"Words cannot express what my work means to me. But I hope that my work speaks for itself."
Oil painter and sculptor Ben Marcune was raised in Brooklyn, N.Y. and attended California’s UCLA, where he earned a master’s degree in human factors engineering. He holds many patents for surgical and orthopedic devices. In the field of surgical instrumentation, he is responsible for the invention of many of the state-of-the-art devices that are used in microsurgery today.
In mid-career, Ben made a career move to Pennsylvania, where he pursued his love for fine art and fully embraced both the visual and performing arts. He performed as a lead dancer with the Philadelphia Civic Ballet and continued the art education that he began at the San Francisco Art Institute by studying painting and sculpture at the Pennsylvania Academy of the Fine Arts in Philadelphia. While there, Ben studied with Arthur Dacosta, Ben Kamihira and master painter and printmaker of the New York School, Will Barnet. |
|
In addition to his Banana Factory studio, Ben maintains a studio in Bucks County, where he works on plein air paintings of New Hope and other historic sites in the tradition of Pennsylvania Impressionists Edward Redfield, Daniel Garber and others. He is regarded one of the region’s most sought-after artists and his work is included in a book about the tradition of Bucks County Impressionism and the impact of the New Hope School artists.

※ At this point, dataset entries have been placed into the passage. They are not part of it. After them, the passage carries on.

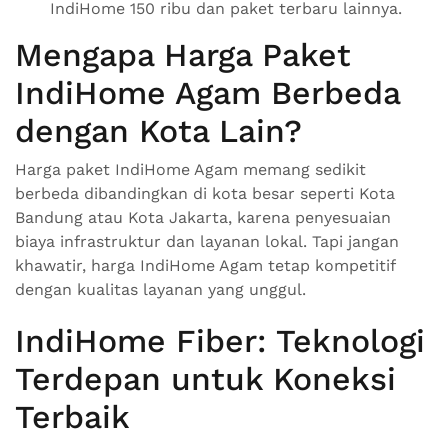
IndiHome 150 ribu dan paket terbaru lainnya.
Mengapa Harga Paket
IndiHome Agam Berbeda
dengan Kota Lain?
Harga paket IndiHome Agam memang sedikit
berbeda dibandingkan di kota besar seperti Kota
Bandung atau Kota Jakarta, karena penyesuaian
biaya infrastruktur dan layanan lokal. Tapi jangan
khawatir, harga IndiHome Agam tetap kompetitif
dengan kualitas layanan yang unggul.
IndiHome Fiber: Teknologi
Terdepan untuk Koneksi
Terbaik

Ben has held faculty posts at Lehigh University's Institute of Biomedical Engineering and Mathematical Biology, Bethlehem, and in the college’s Department of Art and Architecture. A Pennsylvania Academy of the Fine Arts fellow, his paintings show his love for the Pennsylvania landscape and the tradition of Walter Baum and the Impressionist School. Ben's works are housed in major international collections and museums, and he has also received portrait commissions from political figures and dignitaries.